Je crois que l'esprit du Team Challenge Offshore et l'esprit d'Ellen sont très liés. Je crois que cette équipe est née de l'association de Mark Turner et d'Ellen Macarthur et je pense que c'est leur esprit à tous les deux. Ellen est comme ça, l'équipe est pareille et c'est leur façon à eux de communiquer. Moi, je suis comme Nam, ça ne me fait pas rêver, mais apparemment ça plait à beaucoup de gens, peut-être parce que comme ça ils ne sentent pas seuls à se plaindre. :o)

Hervé 06/01/2005 14:25

Bien sûr, Ellen emploie un ton plaintif, mais je pense qu'elle nous ramène bien à la difficulté de ce qu'elle est en train de réaliser. Bien entendu, Joyon l'a réalisé l'an dernier sans autant médiatiser les souffrances, mais la difficulté à maîtriser un tel trimaran et le stress engendré par la vitesse et le bruit d'une telle machine font de ce tour du monde un exploit et pas une partie de plaisir.
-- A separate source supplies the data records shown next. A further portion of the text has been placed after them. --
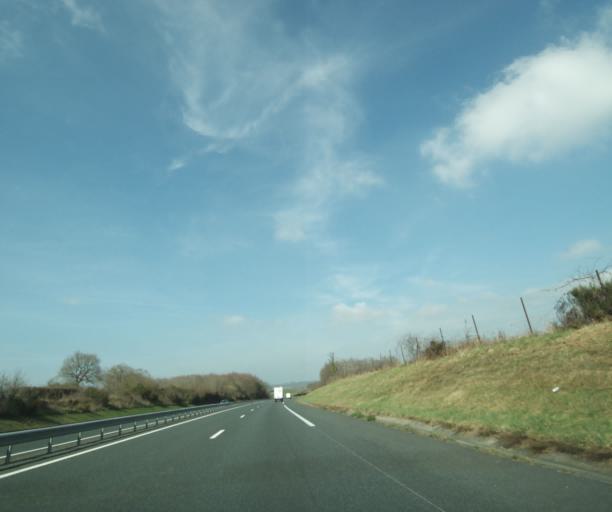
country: FR
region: Centre
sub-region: Departement de l'Indre
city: Chantome
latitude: 46.4902
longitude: 1.4985
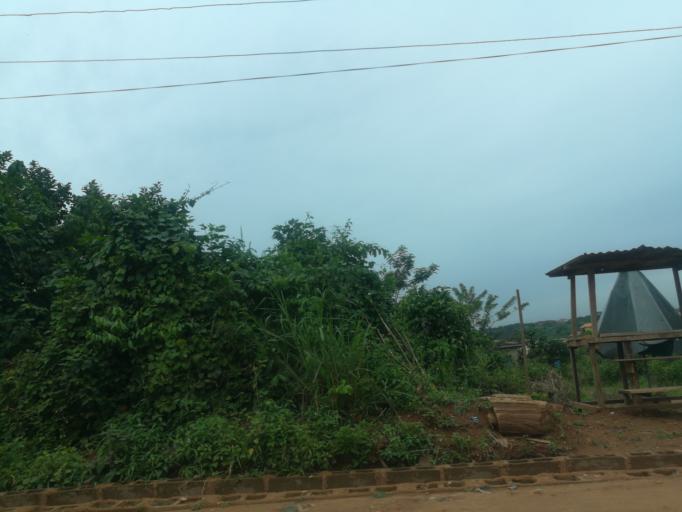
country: NG
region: Oyo
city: Ibadan
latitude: 7.3218
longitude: 3.8876
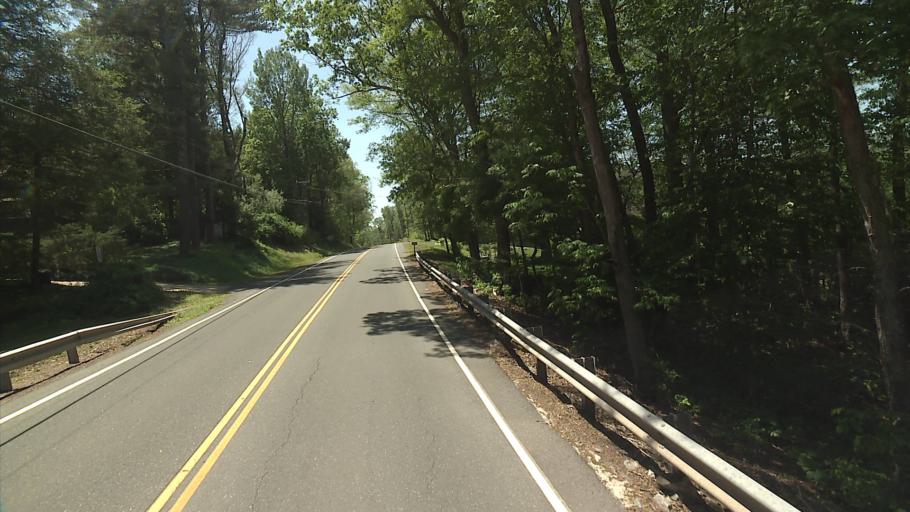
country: US
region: Massachusetts
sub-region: Hampden County
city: Wales
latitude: 42.0227
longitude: -72.2477
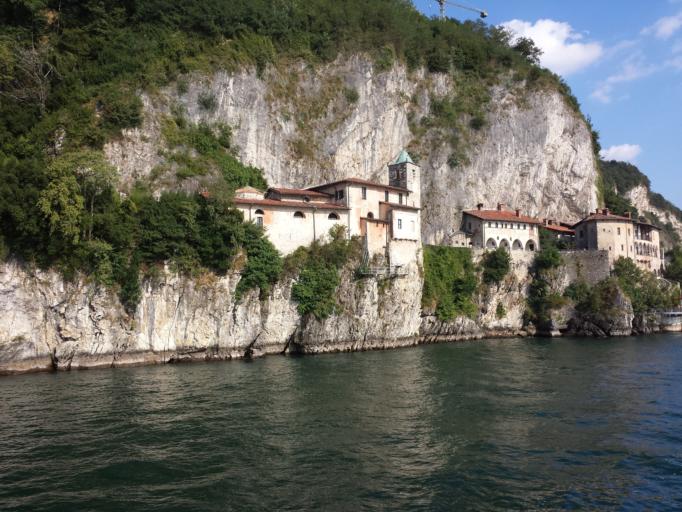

Il faut comparer la course d'Ellen (et de ses prédécesseurs)avec les bateaux engagés en équipage dans le Jules Vernes ou l'Oryx Cup plutôt qu'aux monocoques du Vendée.

PaT 06/01/2005 13:51

Mais oui c'est dommage de ne pas mettre plus en avant les aventures de tous et notamment de Karen ... elle est dure la loi du marché mais il faut manger et parfois (trop souvent mais je ne vais pas cracher dans la soupe non plus) la pub commande

PaT 06/01/2005 13:41

En effet, Nam je te trouve un peu radical ... C'est plus, à mon avis, un problème de politique de communication, culture tabloïd des britanniques oblige.Je reçois les communiqués des autres navugateurs de l'Offshore Challenge, ils sont écrits dans la même veine fantastico-pleurnicharde.Je ne crois pas que ce soit la vraie personnalité d'Ellen qui transparaît là, ni celle de Nick Moloney du même Team, en course dans le Vendée Globe.